The suit would open a new front in the rapidly growing field of Holocaust-related lawsuits. Existing suits have alleged that companies profited indirectly from Nazi actions--banks that allegedly hid assets stolen from victims, for example. Other suits have alleged that major German companies, including Daimler-Chrysler, Volkswagen, BMW and Siemens, used slave labor drafted from concentration camps--something that Bayer has admitted.
But the current suit is the first to directly allege a company’s active involvement in some of the Nazis’ most horrifying war crimes.
At the time of his death in Brazil in 1979, Mengele, the so-called Angel of Death, was considered the worst Nazi war criminal to have evaded postwar trials.
Attempts to obtain comment from Bayer AG, which is headquartered in Germany and is the parent company of Bayer Corp., based in Pittsburgh, were unsuccessful.
On Tuesday, Bayer AG was among a group of a dozen German companies that said they would participate in a $1.7-billion fund to compensate individuals who had been used as slave labor and forced labor during World War II.
The plan was announced by German Chancellor Gerhard Schroeder, who said a primary role of the fund was “to counter lawsuits, particularly class-action lawsuits, and to remove the basis of the campaign being led against German industry and our country.”
The announcement of the new suit, however, is yet another sign that Holocaust suits are unlikely to end any time soon. Indeed, the litigation is likely to go well “into the new millennium,” said Michael Bayzler, a professor of international law at Whittier Law School, who has been studying the suits.
“The floodgates of litigation have opened,” Bayzler said. The named plaintiff in the new suit, filed in federal court in Indiana, is Eva Mozes Kor, one of 1,500 sets of twins subjected to grotesque experiments at the Auschwitz concentration camp during the Holocaust.
The research on twins, which Mengele directed, was designed to investigate the effect of numerous bacteria, chemicals and viruses on the human body. The Nazis decided that the most precise way to conduct such research was to administer shots containing the substances under review to one twin and not the other--considered the so-called “control” in the experiment.
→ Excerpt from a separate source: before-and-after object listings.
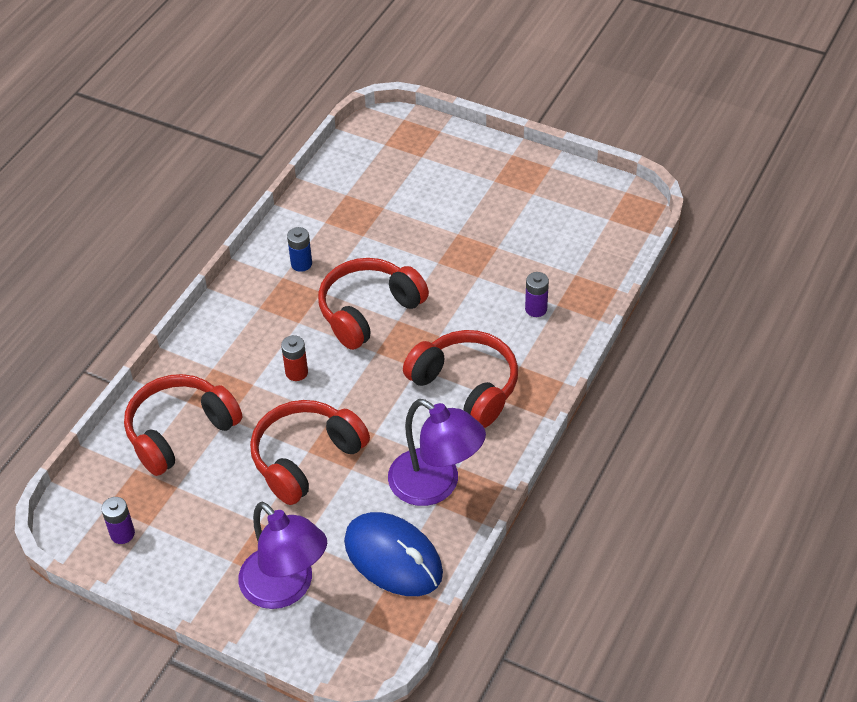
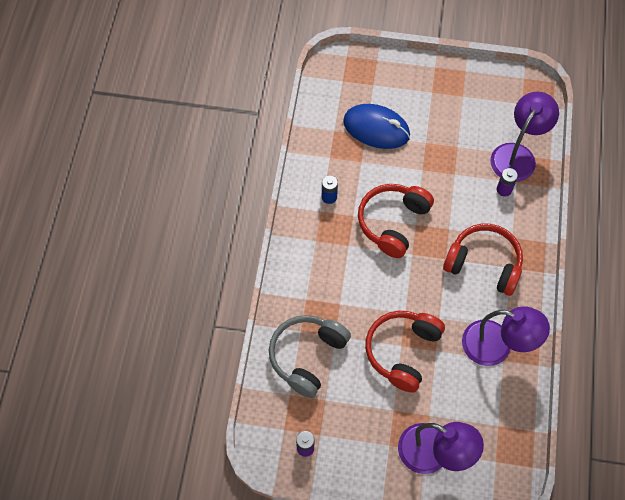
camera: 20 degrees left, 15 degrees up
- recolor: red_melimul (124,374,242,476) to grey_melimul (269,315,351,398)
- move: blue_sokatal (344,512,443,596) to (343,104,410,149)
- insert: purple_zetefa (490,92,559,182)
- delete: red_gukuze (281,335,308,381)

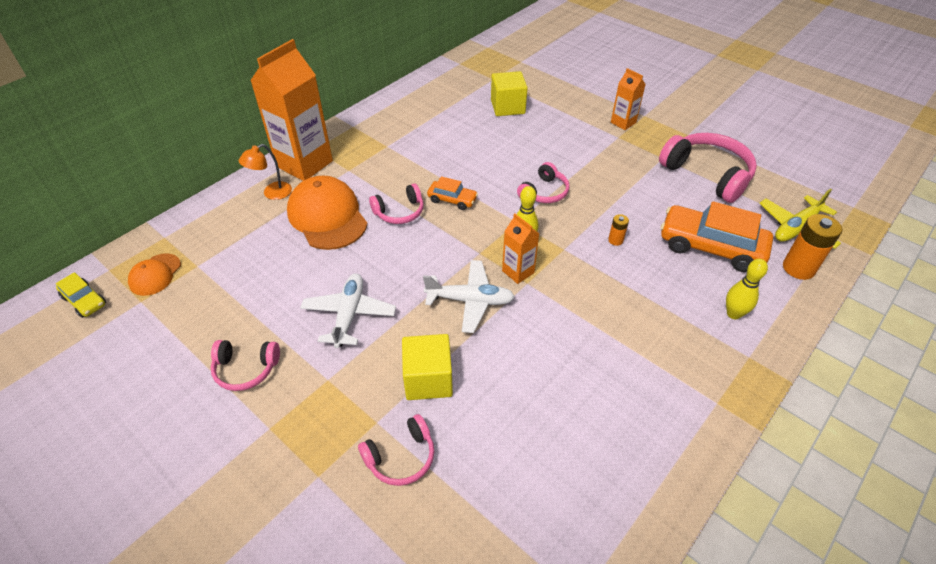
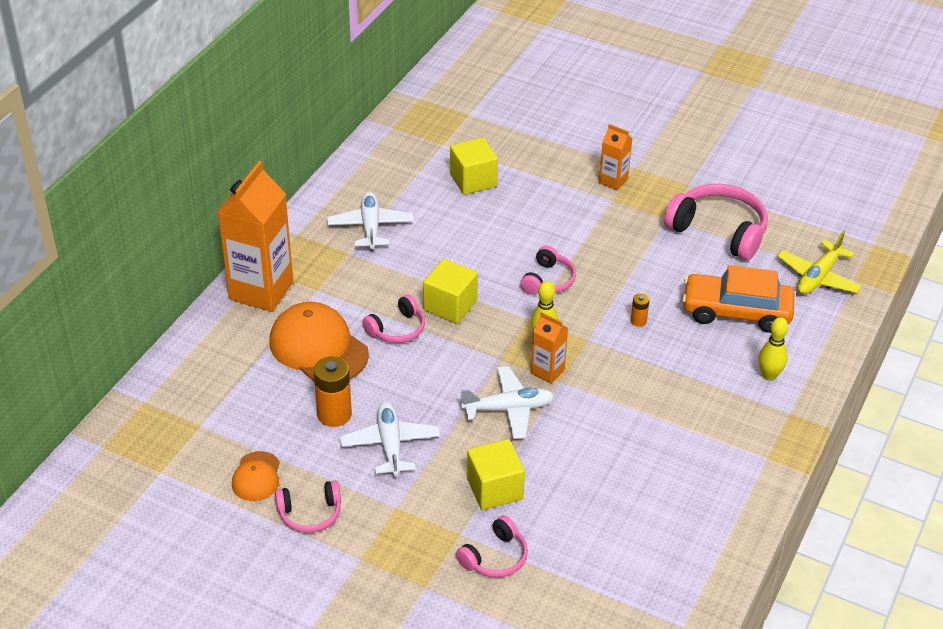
camera: 15 degrees left, 5 degrees down
- move: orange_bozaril (128,253,181,296) to (232,451,280,501)
- move: orange_gukuze (783,214,842,280) to (314,356,352,427)
- insert: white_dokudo (327,192,414,250)
- replace: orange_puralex (427,176,478,210) to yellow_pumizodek (423,259,478,324)
- delete: yellow_puralex (56,272,106,318)
- delete: orange_zetefa (239,144,292,200)

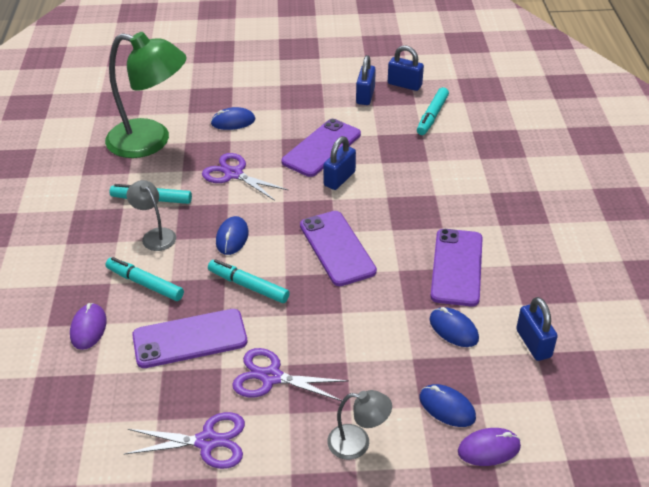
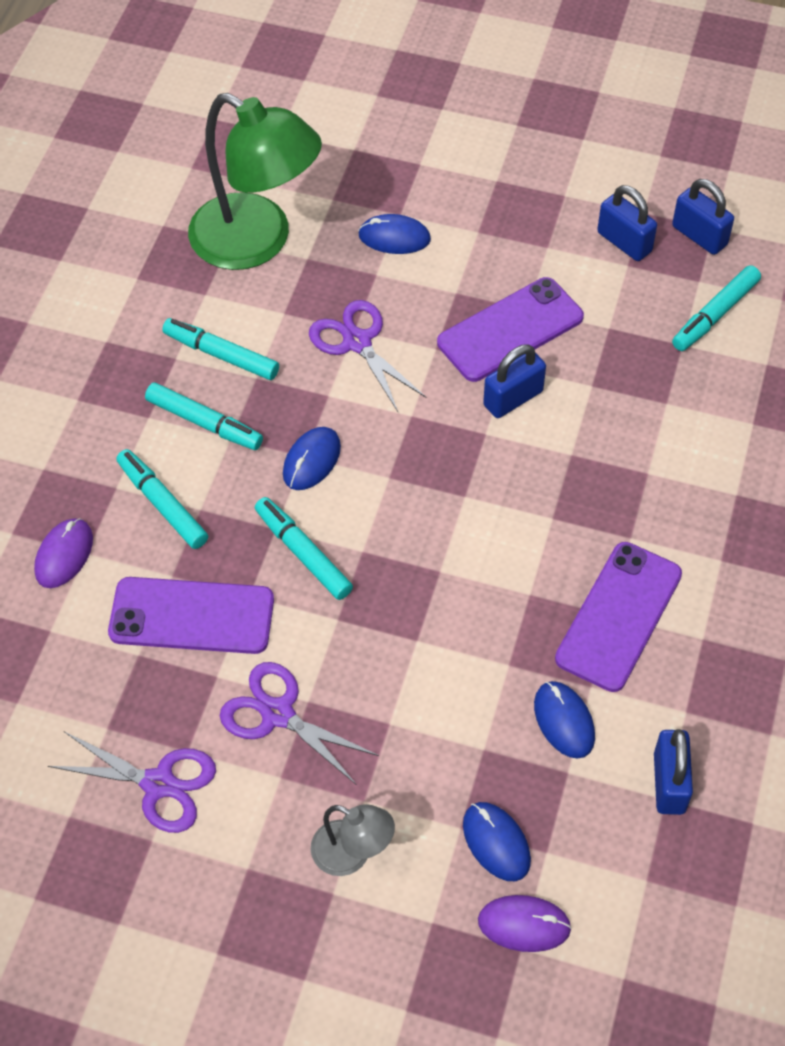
camera: 20 degrees right, 15 degrees up
- replace: grey_zetefa (127,180,176,251) to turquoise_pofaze (145,383,263,450)
- rotate: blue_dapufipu (356,55,376,105) = (597,185,657,261) 75 degrees counterclockwise
- delete: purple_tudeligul (300,211,377,286)

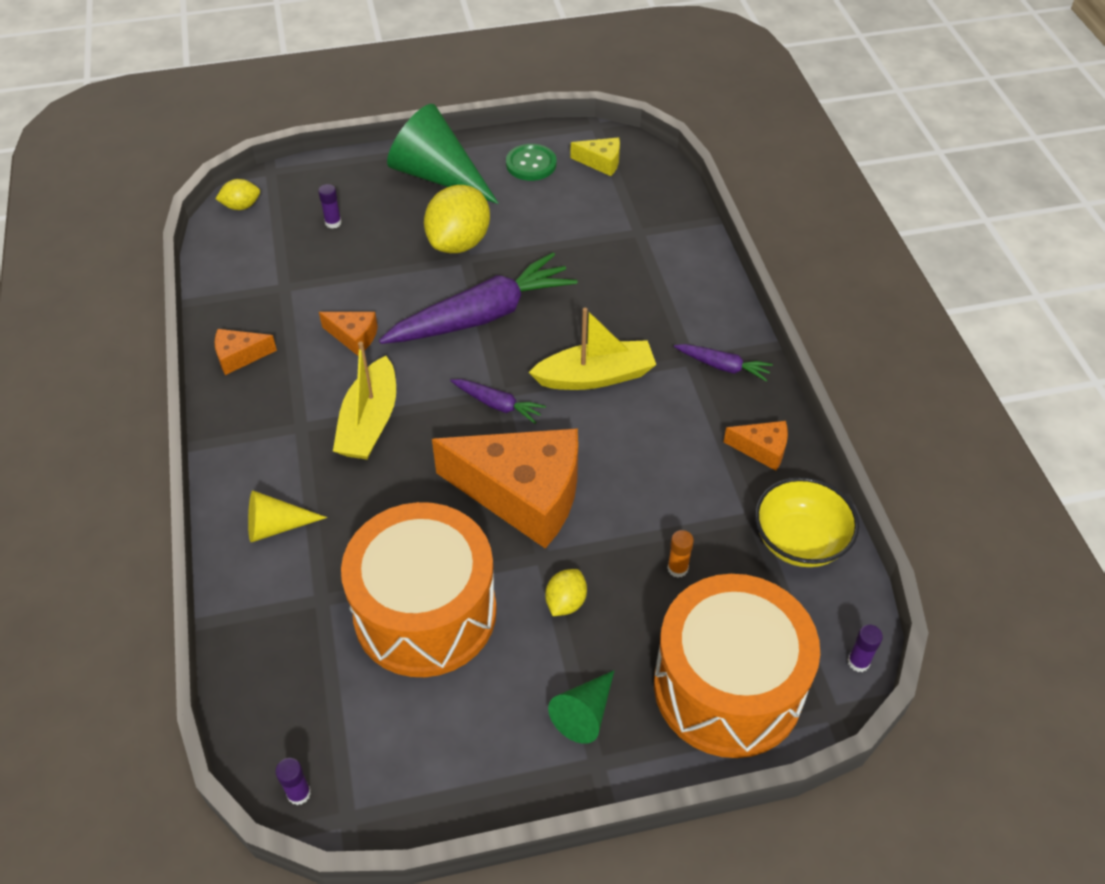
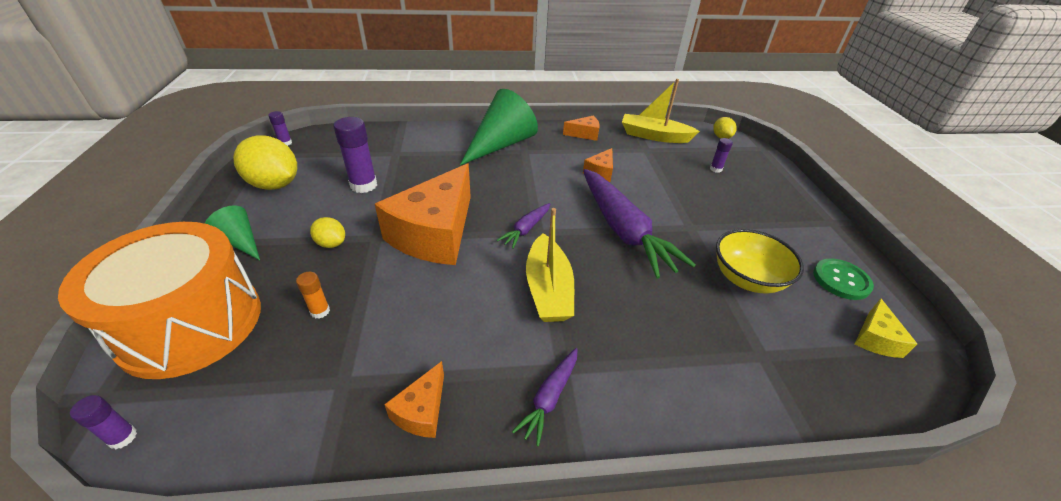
camera: 95 degrees right, 10 degrees down
- move:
Frequently, the Nazis decided that to complete the research it was necessary to kill both twins so that doctors could conduct autopsies and then compare the differences between the two.
According to the suit, “Bayer provided toxic chemicals to the Nazis. . . . Some of those experiments involved injecting concentration camp inmates with toxic chemicals and germs known to cause diseases in order to test the effectiveness of various drugs manufactured by Bayer.”
Moreover, the suit asserts that Bayer, which at the time was part of the giant IG Farben chemical conglomerate, bought concentration camp inmates from the Nazis for use in conducting its own experiments.
Indianapolis attorney Richard E. Shevitz, one of the lead lawyers in the case, said that archives found at Auschwitz after the war and academic research done since then provided information that is the undergirding of the case. In addition to Shevitz, lawyers on the case include Erwin B. Levin of Indianapolis, attorneys from New York, Washington, Chicago, Cambridge, Mass., and two from Los Angeles--Deborah M. Sturman and Barry A. Fisher.
Kor and her twin sister, Miriam, who were born in Transylvania in 1934, were 9 when they were brought to Auschwitz. They survived the death camp and were freed at the end of World War II in 1945. But Miriam died in Israel in 1993 after years of illness stemming from the experiments that were conducted on her. Kor founded an organization devoted to the 112 survivors of Mengele’s deadly research.
“After 54 years, it is time that Bayer takes responsibility for their actions,” Kor said in a telephone interview from her home in Terre Haute, Ind.
“That means they should give proper restitution, say they are sorry for what they have done and say they will never use another human being as a guinea pig.”
According to the suit, post-World War II publications reported that Bayer participated in the experiments, “giving orders to [Nazi] SS Major Dr. Helmuth Vetter, who was associated with Bayer and who was stationed in several concentration camps. Dr. Vetter experimented in Auschwitz with medications . . . [that] were administered to healthy inmates who had first been rendered ill from infections that were intentionally administered through pills, powders, injections or enemas.” Vetter was sentenced to death by an American military court in 1947 and executed in 1949.
The suit seeks damages for the harm inflicted upon the survivors and recovery of profits Bayer allegedly earned as a result of research it obtained from the death camp experiments.